Having a fawning response is associated with complex PTSD and co-dependence. Complex PTSD is when your trauma comes from repeated events. So typically do to a repeated situation in a family dynamic. Co-dependence is consistently abandoning your own needs to serve others to avoid conflict, which is also a fawning response.
Some examples of fawning responses are having it be very difficult to say “no” and having a fear of saying what you really feel. The important thing to understand about our sympathetic nervous system responses is we don’t have a lot of control over it in the moment. Additionally, these responses trump everything else in our system, including rational thinking. And this is by design because the nervous system takes over and makes the decisions essentially to keep us safe.

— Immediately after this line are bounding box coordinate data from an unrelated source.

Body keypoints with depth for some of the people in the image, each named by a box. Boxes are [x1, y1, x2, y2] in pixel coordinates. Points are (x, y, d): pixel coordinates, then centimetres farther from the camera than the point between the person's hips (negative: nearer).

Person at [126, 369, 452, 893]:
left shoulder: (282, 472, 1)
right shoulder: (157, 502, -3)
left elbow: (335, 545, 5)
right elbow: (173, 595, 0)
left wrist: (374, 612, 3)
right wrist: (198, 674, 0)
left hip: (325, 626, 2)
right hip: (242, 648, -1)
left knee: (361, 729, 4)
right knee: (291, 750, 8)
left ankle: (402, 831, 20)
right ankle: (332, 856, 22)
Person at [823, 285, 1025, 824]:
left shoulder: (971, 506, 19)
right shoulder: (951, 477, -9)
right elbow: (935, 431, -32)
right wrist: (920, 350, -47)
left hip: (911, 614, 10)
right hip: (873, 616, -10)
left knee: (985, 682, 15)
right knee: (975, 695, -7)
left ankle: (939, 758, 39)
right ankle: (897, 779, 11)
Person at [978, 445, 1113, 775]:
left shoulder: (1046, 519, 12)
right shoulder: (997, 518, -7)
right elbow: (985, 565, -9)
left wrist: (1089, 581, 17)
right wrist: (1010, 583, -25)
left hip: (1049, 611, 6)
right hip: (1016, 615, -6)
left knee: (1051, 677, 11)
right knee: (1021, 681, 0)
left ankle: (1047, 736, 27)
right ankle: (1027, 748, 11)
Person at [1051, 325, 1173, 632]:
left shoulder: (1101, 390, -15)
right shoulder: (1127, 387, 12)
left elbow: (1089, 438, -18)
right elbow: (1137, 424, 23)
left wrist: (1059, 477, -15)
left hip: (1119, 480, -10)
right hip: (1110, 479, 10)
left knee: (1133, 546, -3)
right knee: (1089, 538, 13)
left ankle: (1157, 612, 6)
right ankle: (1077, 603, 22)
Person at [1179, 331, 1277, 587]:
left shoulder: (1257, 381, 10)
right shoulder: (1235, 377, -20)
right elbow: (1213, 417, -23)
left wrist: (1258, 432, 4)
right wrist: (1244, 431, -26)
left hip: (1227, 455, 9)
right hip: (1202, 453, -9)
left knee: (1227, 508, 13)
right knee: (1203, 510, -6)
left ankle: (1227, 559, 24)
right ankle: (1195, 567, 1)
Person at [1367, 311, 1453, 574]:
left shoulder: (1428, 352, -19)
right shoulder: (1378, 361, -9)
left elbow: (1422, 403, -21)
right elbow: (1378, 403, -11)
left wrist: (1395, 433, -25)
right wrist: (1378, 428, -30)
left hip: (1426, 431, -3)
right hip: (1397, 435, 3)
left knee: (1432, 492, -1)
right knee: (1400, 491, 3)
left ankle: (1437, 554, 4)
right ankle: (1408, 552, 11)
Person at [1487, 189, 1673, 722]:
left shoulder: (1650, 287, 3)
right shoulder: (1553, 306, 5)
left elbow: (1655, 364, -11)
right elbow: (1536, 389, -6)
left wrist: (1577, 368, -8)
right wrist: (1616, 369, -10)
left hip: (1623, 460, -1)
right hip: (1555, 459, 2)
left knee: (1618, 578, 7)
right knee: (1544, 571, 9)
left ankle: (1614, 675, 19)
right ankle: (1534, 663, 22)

Another thing to consider is we don’t get to decide which survival response we get triggered into, whether it’s fight, flight, freeze, or fawn. Our nervous system makes that decision for us. And we can’t stop the response, even if it happens during sexual assault. Fawning is a common survival response during sexual assault, which means the victim survives by appeasing the abuser. And if you don’t know how the nervous system works, then you might devalue yourself after the fact and have shame about not trying to stop the assault.

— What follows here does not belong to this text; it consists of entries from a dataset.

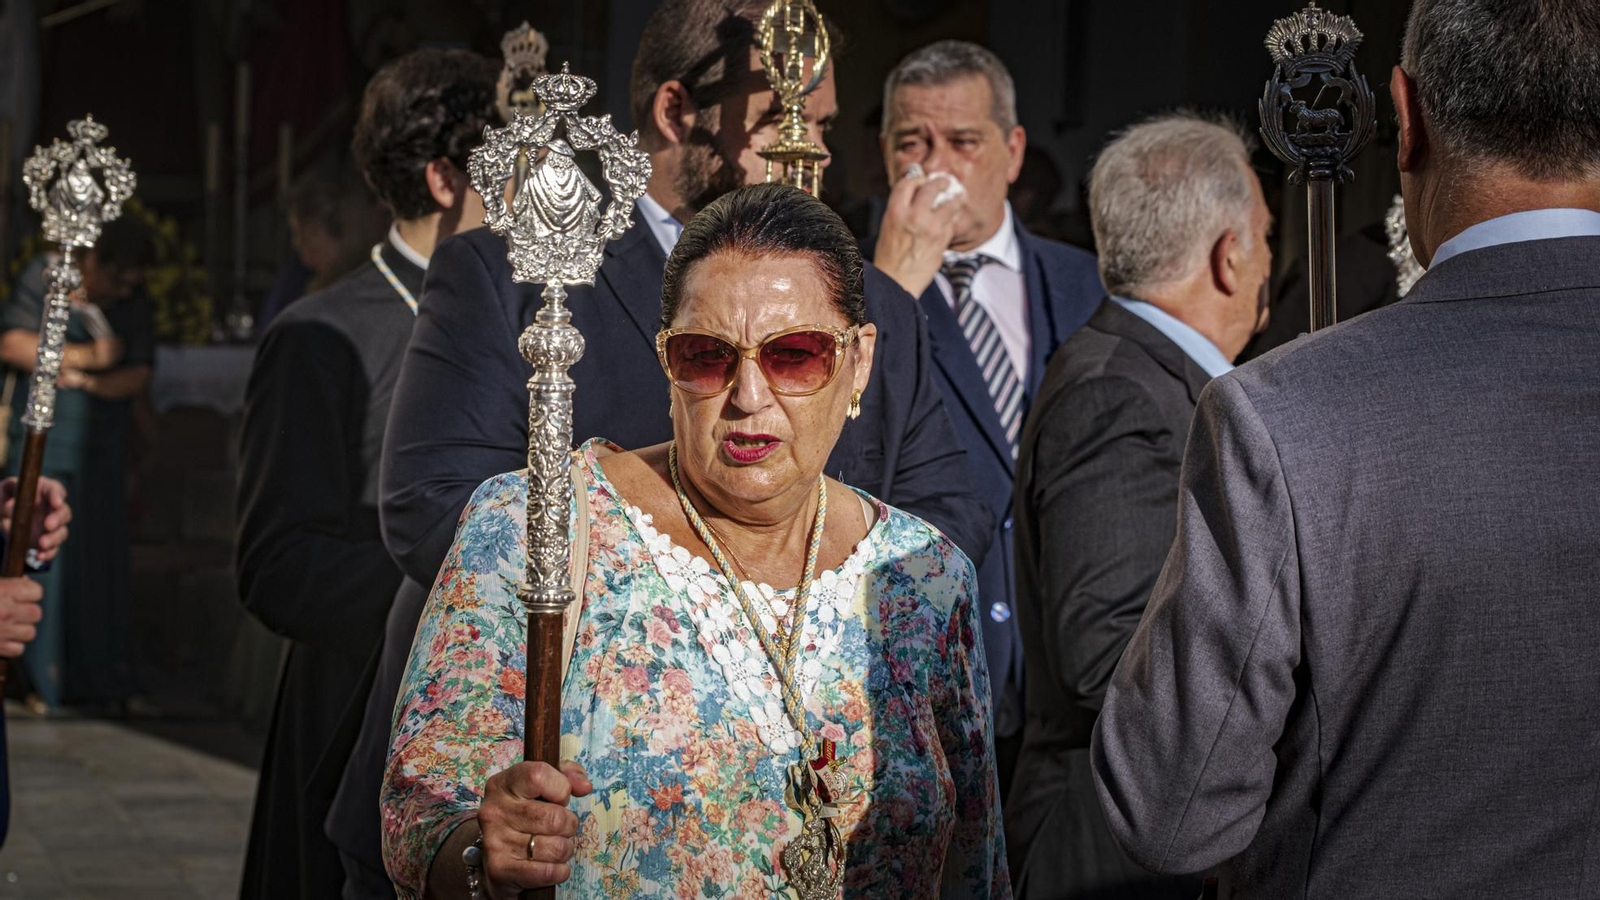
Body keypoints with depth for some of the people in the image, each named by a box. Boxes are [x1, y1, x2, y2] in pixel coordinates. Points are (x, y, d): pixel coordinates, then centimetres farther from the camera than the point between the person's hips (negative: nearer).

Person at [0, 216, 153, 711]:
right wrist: (88, 356, -15)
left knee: (102, 565, 0)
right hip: (40, 445, -3)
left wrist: (90, 383, -13)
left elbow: (139, 375, 3)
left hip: (101, 452, 4)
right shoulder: (45, 277, -3)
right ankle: (43, 683, 3)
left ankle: (100, 683, 8)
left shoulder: (134, 300, 7)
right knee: (42, 557, -6)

One of the hardest things about going through that experience is the shame that we have after. It’s very confusing if we’ve gone into a fawning survival response and didn’t try to stop what was happening. But we really need to get educated about how the nervous system works. I even read somewhere that the fawning survival response during sexual assault can create a sense of sexual arousal. This is extremely confusing after the fact even though our nervous system was trying to protect you.